I didnt get the way this tool worked, I read it as a blog like Tugster's for example was elementary school level in design and content not written to be understood that way. It would have helped if I had read the post more carefully.

Tillerman said...

No problem Adam. I just ran this individual post through the readability checker and it came out as Genius. So it's my fault it was hard to understand.

I think I may be sesquipedalian.

PeconicPuffin said...

Confusticate and be bothered...this thing is annoyingly sucky.

Seems to me to be as on target as the sites that rate blogs for their sin factor.

Anonymous said...

No Tman it's just the way your trousers hang.

bonnie said...

Elementary school. But then I'm generally shooting for accessibility, so that's really not a bad thing.

bonnie said...

Besides, it goes nicely with my G-rating (which honestly I mostly get because my parents read my blog)!

Anonymous said...

Daid said: My seven-year-old daughters blog The Cat Who Sailed the Seven Seas, which is a blog of her poems, also rates "Genius".


I think this may be because, charming as her poems are, there isn't a single period in the whole blog as far as I can see. The test probably sees it as one 500 word sentence!

Pat said...

So-called readability measures, such as Flesch-Kincaid or Gunning-Fog, are just a first approximation for measuring the comprehensibility or difficulty of writing, as Carol Anne observes.
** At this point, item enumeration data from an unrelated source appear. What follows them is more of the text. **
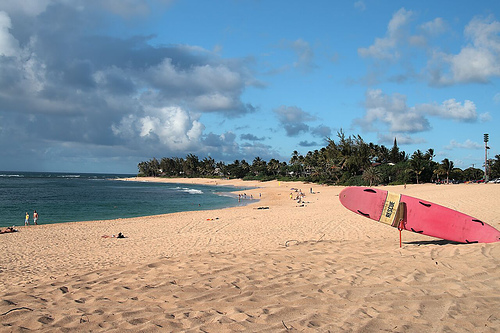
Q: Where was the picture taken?
A: It was taken at the beach.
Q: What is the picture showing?
A: It is showing a beach.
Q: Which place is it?
A: It is a beach.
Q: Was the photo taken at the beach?
A: Yes, it was taken in the beach.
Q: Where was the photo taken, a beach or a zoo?
A: It was taken at a beach.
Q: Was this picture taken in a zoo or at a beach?
A: It was taken at a beach.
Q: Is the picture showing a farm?
A: No, the picture is showing a beach.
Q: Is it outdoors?
A: Yes, it is outdoors.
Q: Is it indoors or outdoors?
A: It is outdoors.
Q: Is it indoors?
A: No, it is outdoors.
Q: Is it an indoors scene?
A: No, it is outdoors.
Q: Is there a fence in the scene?
A: No, there are no fences.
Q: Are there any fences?
A: No, there are no fences.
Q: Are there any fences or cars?
A: No, there are no fences or cars.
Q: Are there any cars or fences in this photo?
A: No, there are no fences or cars.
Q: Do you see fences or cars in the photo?
A: No, there are no fences or cars.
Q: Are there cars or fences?
A: No, there are no fences or cars.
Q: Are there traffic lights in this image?
A: No, there are no traffic lights.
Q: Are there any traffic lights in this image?
A: No, there are no traffic lights.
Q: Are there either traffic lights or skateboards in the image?
A: No, there are no traffic lights or skateboards.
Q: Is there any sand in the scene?
A: Yes, there is sand.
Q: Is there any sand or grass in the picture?
A: Yes, there is sand.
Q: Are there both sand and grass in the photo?
A: No, there is sand but no grass.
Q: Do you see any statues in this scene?
A: No, there are no statues.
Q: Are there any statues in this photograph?
A: No, there are no statues.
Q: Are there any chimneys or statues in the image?
A: No, there are no statues or chimneys.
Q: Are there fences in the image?
A: No, there are no fences.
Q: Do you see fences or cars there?
A: No, there are no fences or cars.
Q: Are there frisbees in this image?
A: No, there are no frisbees.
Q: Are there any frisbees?
A: No, there are no frisbees.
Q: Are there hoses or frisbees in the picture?
A: No, there are no frisbees or hoses.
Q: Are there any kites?
A: No, there are no kites.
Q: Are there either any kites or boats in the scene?
A: No, there are no kites or boats.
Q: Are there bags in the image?
A: No, there are no bags.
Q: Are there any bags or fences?
A: No, there are no bags or fences.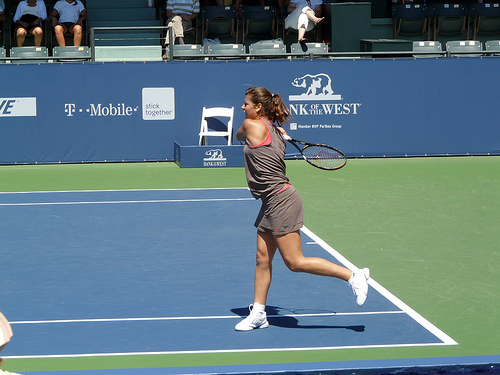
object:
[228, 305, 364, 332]
shadow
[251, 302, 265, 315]
socks white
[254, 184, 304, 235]
gray shorts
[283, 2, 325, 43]
spectator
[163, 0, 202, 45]
spectator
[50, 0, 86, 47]
spectator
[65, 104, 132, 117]
words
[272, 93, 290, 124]
ponytail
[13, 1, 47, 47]
fans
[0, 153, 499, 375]
court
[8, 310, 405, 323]
line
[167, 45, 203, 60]
bleachers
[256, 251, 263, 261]
knees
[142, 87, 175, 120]
logo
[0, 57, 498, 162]
banner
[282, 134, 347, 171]
racket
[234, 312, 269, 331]
shoes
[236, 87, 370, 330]
girl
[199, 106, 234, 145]
chair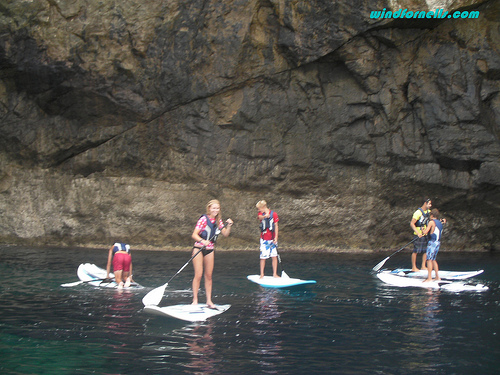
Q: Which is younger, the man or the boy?
A: The boy is younger than the man.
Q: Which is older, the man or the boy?
A: The man is older than the boy.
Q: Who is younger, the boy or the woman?
A: The boy is younger than the woman.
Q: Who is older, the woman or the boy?
A: The woman is older than the boy.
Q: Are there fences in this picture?
A: No, there are no fences.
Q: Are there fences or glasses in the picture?
A: No, there are no fences or glasses.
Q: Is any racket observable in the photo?
A: No, there are no rackets.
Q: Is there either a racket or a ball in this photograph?
A: No, there are no rackets or balls.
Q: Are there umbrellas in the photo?
A: No, there are no umbrellas.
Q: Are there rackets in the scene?
A: No, there are no rackets.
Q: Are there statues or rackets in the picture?
A: No, there are no rackets or statues.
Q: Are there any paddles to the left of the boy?
A: Yes, there is a paddle to the left of the boy.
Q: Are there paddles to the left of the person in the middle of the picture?
A: Yes, there is a paddle to the left of the boy.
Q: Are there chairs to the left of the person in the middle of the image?
A: No, there is a paddle to the left of the boy.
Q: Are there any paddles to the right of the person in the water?
A: Yes, there is a paddle to the right of the person.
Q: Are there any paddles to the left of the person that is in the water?
A: No, the paddle is to the right of the person.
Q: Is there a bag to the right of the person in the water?
A: No, there is a paddle to the right of the person.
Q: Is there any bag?
A: No, there are no bags.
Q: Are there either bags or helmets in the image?
A: No, there are no bags or helmets.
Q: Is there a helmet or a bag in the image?
A: No, there are no bags or helmets.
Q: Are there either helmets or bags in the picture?
A: No, there are no bags or helmets.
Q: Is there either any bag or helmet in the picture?
A: No, there are no bags or helmets.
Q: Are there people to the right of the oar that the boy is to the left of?
A: Yes, there is a person to the right of the oar.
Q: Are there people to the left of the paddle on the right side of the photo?
A: No, the person is to the right of the oar.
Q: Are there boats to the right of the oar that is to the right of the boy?
A: No, there is a person to the right of the paddle.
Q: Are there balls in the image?
A: No, there are no balls.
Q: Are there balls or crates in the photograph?
A: No, there are no balls or crates.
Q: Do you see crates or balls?
A: No, there are no balls or crates.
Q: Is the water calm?
A: Yes, the water is calm.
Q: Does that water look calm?
A: Yes, the water is calm.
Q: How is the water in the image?
A: The water is calm.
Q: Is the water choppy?
A: No, the water is calm.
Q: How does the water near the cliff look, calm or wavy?
A: The water is calm.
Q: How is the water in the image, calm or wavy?
A: The water is calm.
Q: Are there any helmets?
A: No, there are no helmets.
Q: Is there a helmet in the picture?
A: No, there are no helmets.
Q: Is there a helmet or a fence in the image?
A: No, there are no helmets or fences.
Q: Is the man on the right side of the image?
A: Yes, the man is on the right of the image.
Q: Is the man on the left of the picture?
A: No, the man is on the right of the image.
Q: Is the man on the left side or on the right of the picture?
A: The man is on the right of the image.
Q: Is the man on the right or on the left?
A: The man is on the right of the image.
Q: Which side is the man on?
A: The man is on the right of the image.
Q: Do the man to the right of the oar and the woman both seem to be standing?
A: Yes, both the man and the woman are standing.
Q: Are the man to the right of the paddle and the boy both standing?
A: Yes, both the man and the boy are standing.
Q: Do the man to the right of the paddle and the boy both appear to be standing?
A: Yes, both the man and the boy are standing.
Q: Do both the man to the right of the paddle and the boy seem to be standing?
A: Yes, both the man and the boy are standing.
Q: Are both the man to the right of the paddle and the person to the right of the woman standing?
A: Yes, both the man and the boy are standing.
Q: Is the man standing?
A: Yes, the man is standing.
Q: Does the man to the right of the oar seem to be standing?
A: Yes, the man is standing.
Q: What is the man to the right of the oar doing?
A: The man is standing.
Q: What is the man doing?
A: The man is standing.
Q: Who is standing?
A: The man is standing.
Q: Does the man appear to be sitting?
A: No, the man is standing.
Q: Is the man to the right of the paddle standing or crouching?
A: The man is standing.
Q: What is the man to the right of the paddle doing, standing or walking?
A: The man is standing.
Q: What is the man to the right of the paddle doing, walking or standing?
A: The man is standing.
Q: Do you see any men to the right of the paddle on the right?
A: Yes, there is a man to the right of the oar.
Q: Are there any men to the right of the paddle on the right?
A: Yes, there is a man to the right of the oar.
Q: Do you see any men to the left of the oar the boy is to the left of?
A: No, the man is to the right of the paddle.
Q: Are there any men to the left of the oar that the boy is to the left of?
A: No, the man is to the right of the paddle.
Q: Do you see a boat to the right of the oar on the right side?
A: No, there is a man to the right of the oar.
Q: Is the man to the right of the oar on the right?
A: Yes, the man is to the right of the paddle.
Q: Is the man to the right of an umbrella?
A: No, the man is to the right of the paddle.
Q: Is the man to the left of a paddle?
A: No, the man is to the right of a paddle.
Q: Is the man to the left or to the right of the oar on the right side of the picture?
A: The man is to the right of the oar.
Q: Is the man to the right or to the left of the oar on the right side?
A: The man is to the right of the oar.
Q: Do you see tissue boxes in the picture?
A: No, there are no tissue boxes.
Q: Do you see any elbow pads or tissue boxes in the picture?
A: No, there are no tissue boxes or elbow pads.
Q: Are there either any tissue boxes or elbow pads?
A: No, there are no tissue boxes or elbow pads.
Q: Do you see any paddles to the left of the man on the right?
A: Yes, there is a paddle to the left of the man.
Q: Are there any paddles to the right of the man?
A: No, the paddle is to the left of the man.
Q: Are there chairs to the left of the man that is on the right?
A: No, there is a paddle to the left of the man.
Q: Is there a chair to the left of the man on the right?
A: No, there is a paddle to the left of the man.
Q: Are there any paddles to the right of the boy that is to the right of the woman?
A: Yes, there is a paddle to the right of the boy.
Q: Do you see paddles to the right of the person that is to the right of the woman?
A: Yes, there is a paddle to the right of the boy.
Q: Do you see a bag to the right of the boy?
A: No, there is a paddle to the right of the boy.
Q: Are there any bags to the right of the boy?
A: No, there is a paddle to the right of the boy.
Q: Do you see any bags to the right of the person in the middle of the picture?
A: No, there is a paddle to the right of the boy.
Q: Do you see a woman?
A: Yes, there is a woman.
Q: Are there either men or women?
A: Yes, there is a woman.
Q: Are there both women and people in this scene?
A: Yes, there are both a woman and people.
And, given the severe limits of these tests, a title such as "pedant" or "bureaucrat" would be as accurate as "genius".

The real measure of "genius" would be people responding,
"I learned something new and wonderful here", or
"This is strange and disturbing, but worth figuring out", or
"My narrow-minded, medieval religious thought controller condemns these infidel ideas".
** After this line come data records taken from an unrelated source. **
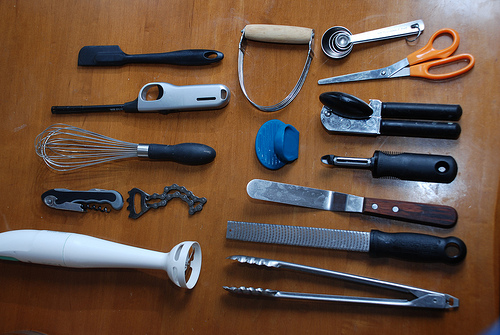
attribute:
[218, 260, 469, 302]
tong — metal, silver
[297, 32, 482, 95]
scissor — orange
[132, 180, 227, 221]
bottle opener — black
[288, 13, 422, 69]
spoon — metal, measuring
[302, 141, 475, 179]
peeler — black, round, vegetable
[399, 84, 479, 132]
handle — black, wooden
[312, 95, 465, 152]
opener — can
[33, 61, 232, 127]
lighter — large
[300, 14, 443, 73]
utensil — small, white, kitchen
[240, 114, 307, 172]
spatual — plastic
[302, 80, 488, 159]
can opener — table, hand held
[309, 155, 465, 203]
knife — peeling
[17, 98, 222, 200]
mixer — hand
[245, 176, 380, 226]
blade — silver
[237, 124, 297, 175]
smoother — frosting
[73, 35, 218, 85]
cork — folding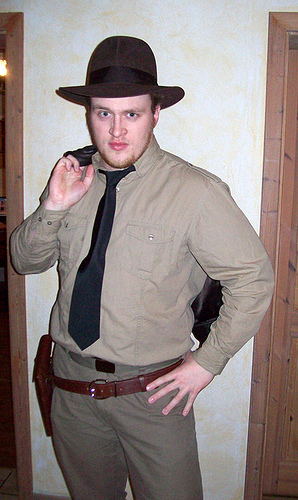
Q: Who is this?
A: Man.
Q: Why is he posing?
A: Picture.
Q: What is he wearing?
A: Hat.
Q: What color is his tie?
A: Black.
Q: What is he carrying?
A: Coat.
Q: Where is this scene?
A: By the doors.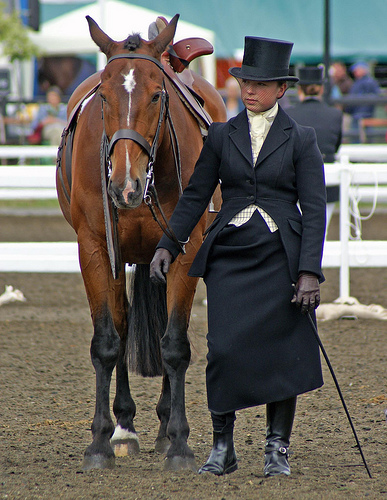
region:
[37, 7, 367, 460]
a woman with a beautiful horse.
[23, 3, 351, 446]
well dressed woman with a beautiful horse.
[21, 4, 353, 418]
a lady with an attractive horse.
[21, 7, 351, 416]
a nicely dressed lady with an attractive horse.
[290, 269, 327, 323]
dark glove worn on hand.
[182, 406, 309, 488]
black boots in dirt.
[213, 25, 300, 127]
person wearing a large hat.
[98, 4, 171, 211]
head of a horse.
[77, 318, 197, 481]
legs of a horse.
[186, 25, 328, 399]
person dressed in black outfit.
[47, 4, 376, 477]
Woman and horse walking along competition course.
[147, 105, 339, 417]
Woman dressed in riding habit.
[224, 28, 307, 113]
Woman wearing black top hat with veil.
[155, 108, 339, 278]
Woman dressed in tailored black riding jacket.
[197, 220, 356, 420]
Woman dressed in long black riding skirt.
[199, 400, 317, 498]
Woman wearing black leather riding boots.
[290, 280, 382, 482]
Woman carrying black riding crop.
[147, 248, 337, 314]
Woman wearing brown leather gloves.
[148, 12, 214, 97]
Horse mounted with English side saddle.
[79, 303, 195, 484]
Two front black legs of horse.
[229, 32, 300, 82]
woman with black hat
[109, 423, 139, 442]
white spot on horse's foot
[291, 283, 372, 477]
woman holding black whip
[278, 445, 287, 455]
silver buckle on black boot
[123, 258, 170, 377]
long black tail between legs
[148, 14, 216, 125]
red saddle on horse's back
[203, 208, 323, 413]
woman wearing black skirt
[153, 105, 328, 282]
woman wearing black jacket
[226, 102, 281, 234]
woman wearing white shirt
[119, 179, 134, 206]
pink patch on horse's nose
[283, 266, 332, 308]
brown glove on woman's hand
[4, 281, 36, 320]
small white spot on the dirt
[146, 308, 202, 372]
horse's black knees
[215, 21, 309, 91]
large top hat on woman's head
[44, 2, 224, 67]
triangle top of white building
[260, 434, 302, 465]
white buckle on black boots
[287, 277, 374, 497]
black riding crop in woman's hand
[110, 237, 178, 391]
large manicured tail on horse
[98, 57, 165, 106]
white spot on brown horse's face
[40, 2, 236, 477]
Horse is brown and black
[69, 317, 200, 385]
Knees of horse are black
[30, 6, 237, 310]
Body of horse is brown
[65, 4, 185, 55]
Brown pointy ears of horse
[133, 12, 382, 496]
Person wearing a suit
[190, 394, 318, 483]
Boots are black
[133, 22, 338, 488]
Person wears a hat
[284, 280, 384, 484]
Whip hold in left hand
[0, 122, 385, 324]
Fence is white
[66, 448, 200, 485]
Hooves of horse are black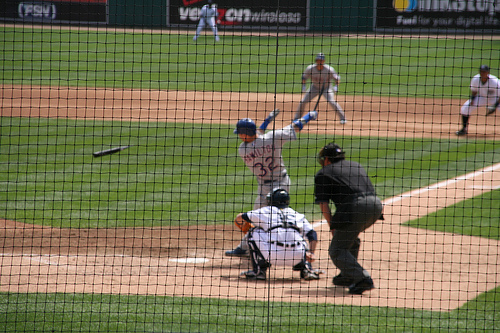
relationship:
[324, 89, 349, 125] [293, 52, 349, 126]
leg on person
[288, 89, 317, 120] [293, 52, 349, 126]
leg on person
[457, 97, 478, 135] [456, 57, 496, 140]
leg on person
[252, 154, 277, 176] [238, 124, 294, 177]
number on jersey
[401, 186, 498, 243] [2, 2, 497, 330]
grass on baseball field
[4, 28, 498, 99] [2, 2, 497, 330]
grass on baseball field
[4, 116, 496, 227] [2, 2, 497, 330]
grass on baseball field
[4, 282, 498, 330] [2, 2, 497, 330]
grass on baseball field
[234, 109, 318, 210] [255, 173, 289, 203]
batter wears grey pants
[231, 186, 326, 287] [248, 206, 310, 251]
catcher wears shirt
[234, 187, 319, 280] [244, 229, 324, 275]
catcher has white pants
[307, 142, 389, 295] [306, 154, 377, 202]
person has black shirt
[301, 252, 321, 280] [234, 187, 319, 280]
leg of a catcher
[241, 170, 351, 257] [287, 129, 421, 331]
leg of a person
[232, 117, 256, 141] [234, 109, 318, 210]
head of a batter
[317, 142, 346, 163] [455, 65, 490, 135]
head of a person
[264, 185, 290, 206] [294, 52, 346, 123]
head of a person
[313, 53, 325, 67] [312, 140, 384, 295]
head of a person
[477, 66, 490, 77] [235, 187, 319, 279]
head of a person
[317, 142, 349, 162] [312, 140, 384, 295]
head of a person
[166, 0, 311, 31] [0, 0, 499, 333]
banner on side of baseball baseball field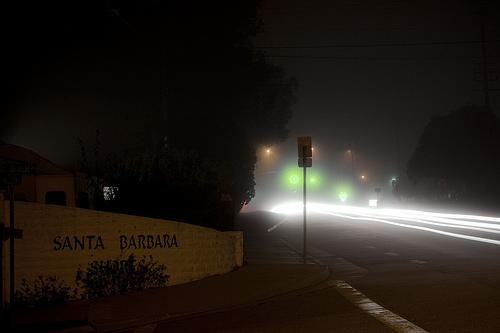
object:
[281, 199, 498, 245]
light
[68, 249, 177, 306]
bush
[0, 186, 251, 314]
sign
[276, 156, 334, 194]
lights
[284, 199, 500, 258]
ground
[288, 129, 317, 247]
post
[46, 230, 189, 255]
sant barbara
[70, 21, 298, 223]
trees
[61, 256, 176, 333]
plants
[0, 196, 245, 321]
wall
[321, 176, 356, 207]
lights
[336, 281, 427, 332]
line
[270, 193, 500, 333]
street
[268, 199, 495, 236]
streaks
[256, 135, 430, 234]
fog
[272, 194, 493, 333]
road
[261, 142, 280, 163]
yellow light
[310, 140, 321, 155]
yellow light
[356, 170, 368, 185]
yellow light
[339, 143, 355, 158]
yellow light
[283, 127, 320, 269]
sign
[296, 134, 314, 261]
street sign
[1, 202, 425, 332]
curb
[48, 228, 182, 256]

Hmmm, maybe I should do a readability test on my Notices of Race, Sailing Instructions, and Race Equipment checklist.

Then, we could compare those scores to the average reading abilities of Laser sailors, multihull sailors, keelboat sailors, America's Cup billionaires (not always good at understanding the Deed of Gift), and surfer dudes.

EVK4 said...

I wrote a sentence today with about 14 commas. I have, perhaps, a dozen gerunds and participles and other things that I vaguely remember from Jr. High. That should help my score. Plus I have an awesome Latin Motto.

In all seriousness, I believe that newspaper editors strive to write for an eighth grade reading level. It takes a very well educated writer to accomplish that as eighth grade writing is generally unreadable even by an eighth grade reader.

Zen said...

I'm there in elementary

Carol Anne said...

When I worked at a newspaper, the general idea was to aim at a sixth grade reading level. But then, I worked on the sports desk. I think the rest of the newspaper was aimed higher.

Anonymous said...

What a hoot!

I ran my blog (PacificNWboating.com)through and came out at the junior high level. Which is good as I'm aiming for the 'dock ape idiot'.
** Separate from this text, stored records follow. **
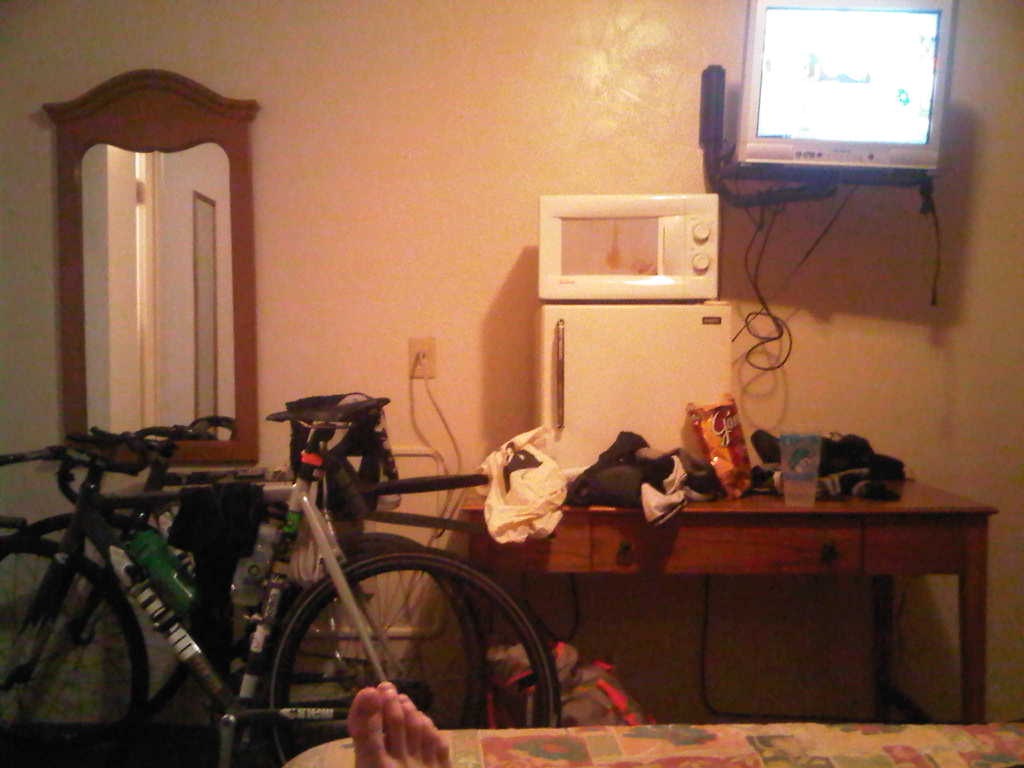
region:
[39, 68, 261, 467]
A brown framed mirror.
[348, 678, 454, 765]
A right foot and toes.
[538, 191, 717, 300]
A white microwave with two knobs.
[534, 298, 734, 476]
A white mini fridge with silver handle.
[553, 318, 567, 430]
A long dark handle of a fridge.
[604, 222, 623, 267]
Brown stain coming down a white microwave.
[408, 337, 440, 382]
Cream colored wall outlet.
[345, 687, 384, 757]
A big toe on a right foot.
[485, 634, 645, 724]
A grey and pink backpack.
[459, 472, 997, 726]
A long brown desk with drawer.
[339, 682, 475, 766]
Toes on a man's foot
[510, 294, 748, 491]
Small white refrigerator with silver handle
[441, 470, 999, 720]
Brown wood table with one drawer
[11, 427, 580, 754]
White and black bicycle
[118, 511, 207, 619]
Green and black water bottle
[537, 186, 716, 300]
the microwave is white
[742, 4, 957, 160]
the screen is on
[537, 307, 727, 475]
the fridge is white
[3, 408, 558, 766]
the bike is indoors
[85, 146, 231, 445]
the mirror has reflection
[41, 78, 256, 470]
the frame is made of wood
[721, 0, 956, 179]
the tv is silver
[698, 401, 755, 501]
the chips are on the table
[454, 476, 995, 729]
the desk is made of wood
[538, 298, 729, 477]
A small white cube refrigerator.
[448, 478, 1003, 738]
a brown wooden table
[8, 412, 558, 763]
two bicycles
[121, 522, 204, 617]
A green water bottle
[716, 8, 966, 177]
A grey framed television mounted in the corner of the room on the wall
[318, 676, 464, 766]
A person's foot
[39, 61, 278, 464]
A long wooden framed mirror hanging on the wall.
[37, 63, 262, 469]
a mirror with a wooden frame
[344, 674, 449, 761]
the end of a person's foot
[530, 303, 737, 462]
a small white refrigerator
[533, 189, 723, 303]
a small white microwave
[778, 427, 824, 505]
a clear plastic cup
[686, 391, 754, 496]
a red, orange, and white chip bag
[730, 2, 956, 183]
an illuminated TV with a silver housing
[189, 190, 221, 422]
the reflection of a mirror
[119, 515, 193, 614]
a green water bottle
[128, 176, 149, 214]
a door hinge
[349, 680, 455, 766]
a person's barefoot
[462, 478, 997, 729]
a long brown table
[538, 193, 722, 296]
a small white microwave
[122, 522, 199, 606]
a green water bottle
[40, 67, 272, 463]
a long brown mirror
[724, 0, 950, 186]
a small gray t.v.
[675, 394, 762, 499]
a bag of chips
Keep up the fun Tillerman.

Anonymous said...

I don't know what the test tries to measure, but I just did the test again with some of blogs you listed and got completly different results???

TripSailor Blog e.g. is genius too. it looks like i just depends on the last post?

Tillerman said...

Tripsailor, I suspect the test just measures the posts visible from the URL you give it, usually just the last few posts. Or maybe it's just some arbitrary cutoff like so many hundred words or the first post. Anyway it's not surprising that the ratings for blogs change if they put up new posts.